Andrew Rollins hosts Music Trivia at Hunter’s Ale House
by Christian Ledwell
Sunday night Music Trivia at Hunter’s Ale House celebrated its second anniversary this September, and host Andrew Rollins sees no end in sight for the weekly event.
Trying to express the extent of his music fanaticism in as humble a way as possible, Rollins opts to let his music collection speak for itself. The collection covers approximately sixty square feet of his and his wife’s bedroom wall, and Rollins estimates the number of records to be between three and four thousand.
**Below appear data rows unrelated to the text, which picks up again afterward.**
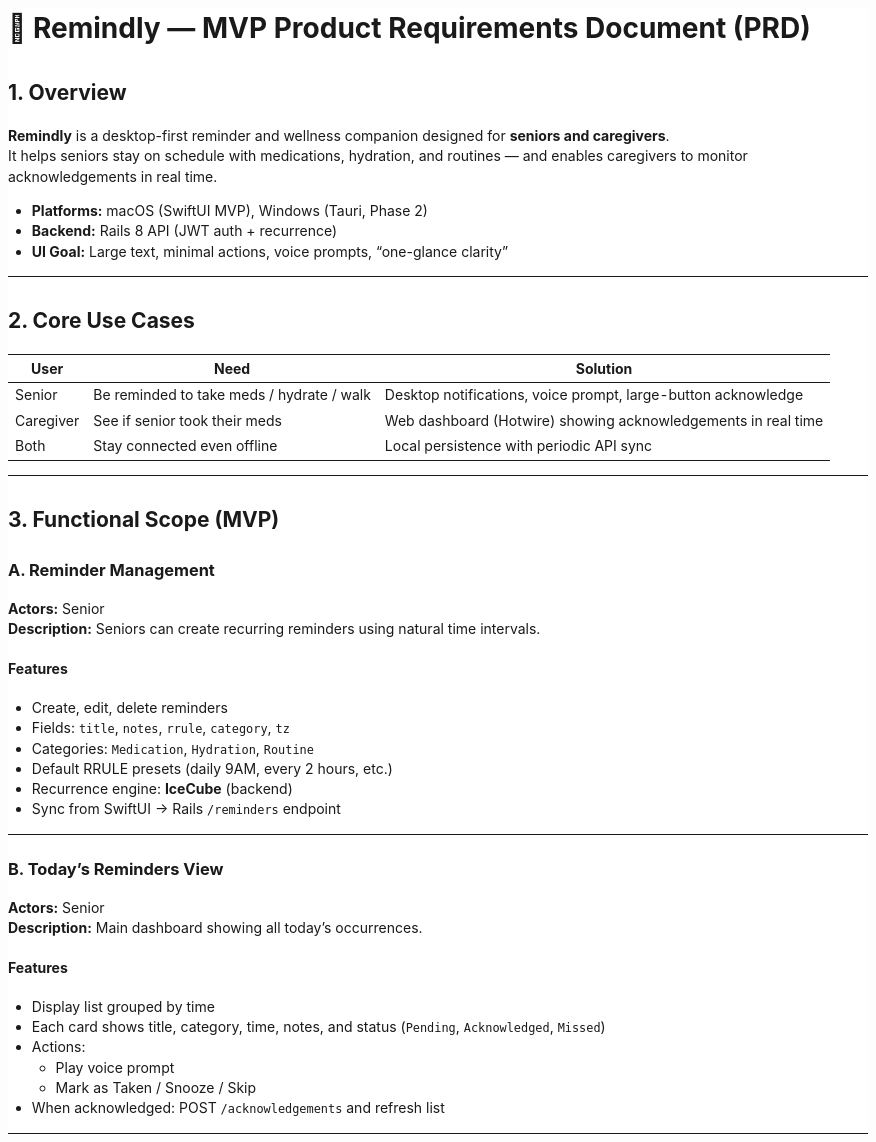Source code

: # 🧭 Remindly — MVP Product Requirements Document (PRD)

## 1. Overview

**Remindly** is a desktop-first reminder and wellness companion designed for **seniors and caregivers**.  
It helps seniors stay on schedule with medications, hydration, and routines — and enables caregivers to monitor acknowledgements in real time.

- **Platforms:** macOS (SwiftUI MVP), Windows (Tauri, Phase 2)
- **Backend:** Rails 8 API (JWT auth + recurrence)
- **UI Goal:** Large text, minimal actions, voice prompts, “one-glance clarity”

---

## 2. Core Use Cases

| User | Need | Solution |
|------|------|-----------|
| Senior | Be reminded to take meds / hydrate / walk | Desktop notifications, voice prompt, large-button acknowledge |
| Caregiver | See if senior took their meds | Web dashboard (Hotwire) showing acknowledgements in real time |
| Both | Stay connected even offline | Local persistence with periodic API sync |

---

## 3. Functional Scope (MVP)

### A. Reminder Management
**Actors:** Senior  
**Description:** Seniors can create recurring reminders using natural time intervals.

#### Features
- Create, edit, delete reminders
- Fields: `title`, `notes`, `rrule`, `category`, `tz`
- Categories: `Medication`, `Hydration`, `Routine`
- Default RRULE presets (daily 9AM, every 2 hours, etc.)
- Recurrence engine: **IceCube** (backend)
- Sync from SwiftUI → Rails `/reminders` endpoint

---

### B. Today’s Reminders View
**Actors:** Senior  
**Description:** Main dashboard showing all today’s occurrences.

#### Features
- Display list grouped by time
- Each card shows title, category, time, notes, and status (`Pending`, `Acknowledged`, `Missed`)
- Actions:  
  - Play voice prompt  
  - Mark as Taken / Snooze / Skip  
- When acknowledged: POST `/acknowledgements` and refresh list

---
Though he admits “it’s hard to navigate,” the collection accommodates Rollins’ diverse musical tastes which he has refined through various jobs selling records at RecordOnWheels, Radioland, and currently in the music section of Futureshop.
Rollins began hosting Music Trivia at Hunter’s after responding to an online advertisement, and hosted his first night with nothing more than a boombox and a microphone, which he held up to the speakers to make the songs audible.
As the technology for amplifying music has become more sophisticated (he now runs mp3’s through the Hunter’s soundsystem), so has his promotion of the event,with advertising through internet communities such as peilocals.com, alchemymusic.net, and Facebook. Having studied graphic design at Holland College, Rollins designs a distinctive new poster each week incorporating often humorous music-related images.
Music Trivia’s format begins with two rounds of song-name and artist identification, followed by another round of general knowledge questions such as biographical information or identifying solos and backwards songs. The rounds are broken up by a Beer Question—a guess costs a quarter and a right answer wins a free beer.
Rollins attempts to accommodate the eclectic mix of musical knowledge held by Trivia attendees, playing music from many different genres. He assures, “I’ll throw in one country song, at least.” Rollins acknowledges that the internet has broadened people’s exposure to different music, and that finding common ground can be difficult. He says, “Before the digital age, there wasn’t the same search [for new music].”
Rollins hopes for Music Trivia to allow participants both to reminisce about songs they have forgotten and to be exposed to unfamiliar songs and artists. Internet downloading has at least made it possible for Rollins to include some popular music that he admits is part of the collective experience of music, such as “the ‘Mambo #5’s, and stuff that I wouldn’t touch with my own money.”
Recognition of Rollins’ work over the last two years is visible on the Hunter’s Ale House menu, with the club sandwich and fried dill pickles platter proudly bearing the name ‘The Andrew Rollins.’